91 Miles and Half the Sticker: Jeep's Electric Bet Just Got Priced by the Market
A nearly new Wagoneer S sold for almost half its original price on Bring a Trailer, and the number says something the press releases won't.

Photo · Carscoops
There's a version of this story where a car sells cheap because the original owner needed cash fast, or made an impulse buy, or simply changed their mind. That version lets everyone off the hook.
This isn't that version.
A writer at Carscoops flagged something worth sitting with: a Jeep Wagoneer S — Jeep's first North American EV — sold on Bring a Trailer after just 91 miles, going for nearly half of what it cost new. Not a fleet car. Not a flood car. A practically new machine, barely broken in, priced like a used appliance at an estate sale.

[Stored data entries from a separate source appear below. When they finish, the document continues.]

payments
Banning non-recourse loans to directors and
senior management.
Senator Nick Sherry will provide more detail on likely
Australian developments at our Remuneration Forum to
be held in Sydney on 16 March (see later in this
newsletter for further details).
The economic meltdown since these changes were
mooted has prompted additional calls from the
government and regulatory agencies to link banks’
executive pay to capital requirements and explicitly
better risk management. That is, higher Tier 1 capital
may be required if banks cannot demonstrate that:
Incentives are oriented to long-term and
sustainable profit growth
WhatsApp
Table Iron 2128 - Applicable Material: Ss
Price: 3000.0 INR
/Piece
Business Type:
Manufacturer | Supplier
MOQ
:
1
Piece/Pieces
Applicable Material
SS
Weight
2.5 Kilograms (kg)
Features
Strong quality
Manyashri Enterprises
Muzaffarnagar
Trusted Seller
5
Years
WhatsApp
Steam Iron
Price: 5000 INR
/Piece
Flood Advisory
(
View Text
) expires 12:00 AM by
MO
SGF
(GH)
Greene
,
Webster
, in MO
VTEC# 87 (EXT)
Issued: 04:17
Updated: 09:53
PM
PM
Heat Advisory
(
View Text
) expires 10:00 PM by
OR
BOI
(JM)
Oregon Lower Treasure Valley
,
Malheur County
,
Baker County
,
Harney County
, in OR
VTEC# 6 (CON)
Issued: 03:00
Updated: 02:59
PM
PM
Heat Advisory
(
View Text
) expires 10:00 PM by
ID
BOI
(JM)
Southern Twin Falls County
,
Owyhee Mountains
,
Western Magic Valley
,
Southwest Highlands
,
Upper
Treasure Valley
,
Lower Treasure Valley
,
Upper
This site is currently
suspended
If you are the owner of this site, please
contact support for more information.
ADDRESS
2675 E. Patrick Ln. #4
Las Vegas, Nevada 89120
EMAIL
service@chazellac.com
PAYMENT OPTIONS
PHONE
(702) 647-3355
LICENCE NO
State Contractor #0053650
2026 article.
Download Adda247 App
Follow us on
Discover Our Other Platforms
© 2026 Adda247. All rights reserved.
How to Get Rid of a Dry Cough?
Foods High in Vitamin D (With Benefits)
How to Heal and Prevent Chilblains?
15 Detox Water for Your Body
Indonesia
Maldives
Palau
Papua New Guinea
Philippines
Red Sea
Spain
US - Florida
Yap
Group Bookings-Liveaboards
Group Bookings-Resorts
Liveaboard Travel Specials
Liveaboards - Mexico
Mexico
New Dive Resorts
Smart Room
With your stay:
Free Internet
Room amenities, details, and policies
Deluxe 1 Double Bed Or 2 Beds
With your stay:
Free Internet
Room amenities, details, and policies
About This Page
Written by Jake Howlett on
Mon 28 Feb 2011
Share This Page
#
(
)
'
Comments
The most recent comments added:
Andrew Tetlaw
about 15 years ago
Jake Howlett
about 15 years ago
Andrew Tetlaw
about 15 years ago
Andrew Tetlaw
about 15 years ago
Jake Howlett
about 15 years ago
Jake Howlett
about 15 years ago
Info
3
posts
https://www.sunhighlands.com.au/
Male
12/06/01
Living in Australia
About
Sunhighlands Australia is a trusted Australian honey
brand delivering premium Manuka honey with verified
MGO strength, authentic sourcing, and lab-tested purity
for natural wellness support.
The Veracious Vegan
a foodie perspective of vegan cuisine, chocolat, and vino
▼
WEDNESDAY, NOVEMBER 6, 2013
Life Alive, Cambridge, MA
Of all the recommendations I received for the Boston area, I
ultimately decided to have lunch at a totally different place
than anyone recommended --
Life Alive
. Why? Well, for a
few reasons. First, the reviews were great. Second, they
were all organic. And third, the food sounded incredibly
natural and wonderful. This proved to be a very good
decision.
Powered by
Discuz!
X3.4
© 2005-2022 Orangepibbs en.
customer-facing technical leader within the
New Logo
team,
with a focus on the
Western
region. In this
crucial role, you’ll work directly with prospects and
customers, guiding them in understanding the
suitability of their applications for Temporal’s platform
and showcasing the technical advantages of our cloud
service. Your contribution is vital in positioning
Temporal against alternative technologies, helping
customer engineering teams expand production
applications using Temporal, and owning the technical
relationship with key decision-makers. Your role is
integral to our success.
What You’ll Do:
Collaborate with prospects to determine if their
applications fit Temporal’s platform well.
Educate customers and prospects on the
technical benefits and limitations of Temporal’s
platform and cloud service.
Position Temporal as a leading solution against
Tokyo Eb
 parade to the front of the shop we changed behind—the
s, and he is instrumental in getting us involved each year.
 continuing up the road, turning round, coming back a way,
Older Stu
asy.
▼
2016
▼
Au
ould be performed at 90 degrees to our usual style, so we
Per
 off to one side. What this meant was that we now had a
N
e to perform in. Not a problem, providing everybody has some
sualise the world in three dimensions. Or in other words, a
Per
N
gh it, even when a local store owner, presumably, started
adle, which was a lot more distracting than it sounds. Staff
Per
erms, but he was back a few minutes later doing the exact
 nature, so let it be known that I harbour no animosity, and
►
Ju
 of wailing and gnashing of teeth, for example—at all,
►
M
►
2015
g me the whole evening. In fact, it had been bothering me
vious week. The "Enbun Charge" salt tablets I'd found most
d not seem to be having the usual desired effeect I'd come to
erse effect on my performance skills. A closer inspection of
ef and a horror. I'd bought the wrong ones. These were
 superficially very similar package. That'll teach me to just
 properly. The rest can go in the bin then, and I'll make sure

Ninety-one miles. That's about two weeks of casual errands.
The Market Doesn't Lie
Depreciation is the most honest critic in the automotive world. It doesn't care about the launch event, the influencer content, or the carefully worded press release about Jeep's commitment to an electric future. It cares about one thing: what someone will actually pay, with their own money, on a Tuesday afternoon.
And what the Bring a Trailer auction revealed is that the Wagoneer S — a vehicle Jeep has positioned as its flagship electric statement — couldn't find a buyer willing to pay anywhere near full price once it left the lot. The depreciation here isn't the normal new-car-off-the-lot curve. It's a cliff. There's a difference between a car that loses value and a car that loses its argument.
The Wagoneer S lost its argument.
What makes this particularly hard to wave away is the context. Jeep has staked real identity capital on this vehicle. The Wagoneer name carries weight — or it's supposed to. Putting that badge on an EV was a deliberate signal that the brand's transition was serious, anchored in heritage, not just a compliance play. And now the market has responded to that signal with a number that undercuts the entire narrative.
What the Buyer Knew
Somewhere in the transaction is a buyer who looked at this car, looked at the current landscape of EV incentives, resale patterns, charging infrastructure, and competing options, and decided that nearly half off was the right price to take the risk. That's not irrational. That's actually a pretty clear-eyed read of where things stand.
EV buyers in 2025 are not the same as EV buyers three years ago. They've watched the early adopters absorb the depreciation hits. They've seen incentive structures shift. They know the charging network story is still uneven. They've learned to wait — or to buy used, cheap, from the people who couldn't wait.
The Carscoops piece frames this as a tough market for Jeep's electric ambitions, and that framing is correct but maybe too gentle. What's happening isn't just market softness. It's a revaluation of belief. The premium you pay for a new EV from a traditional automaker — that premium is a bet on the future, on the brand's commitment, on the infrastructure catching up, on resale holding. When that premium evaporates after 91 miles, it means the bet is being called.
Jeep can build a better EV. It can improve the range, refine the interior, sharpen the software. But it can't engineer its way out of a confidence problem. Confidence is priced by the market, not the manufacturer.
And right now, the market just told Jeep what it thinks.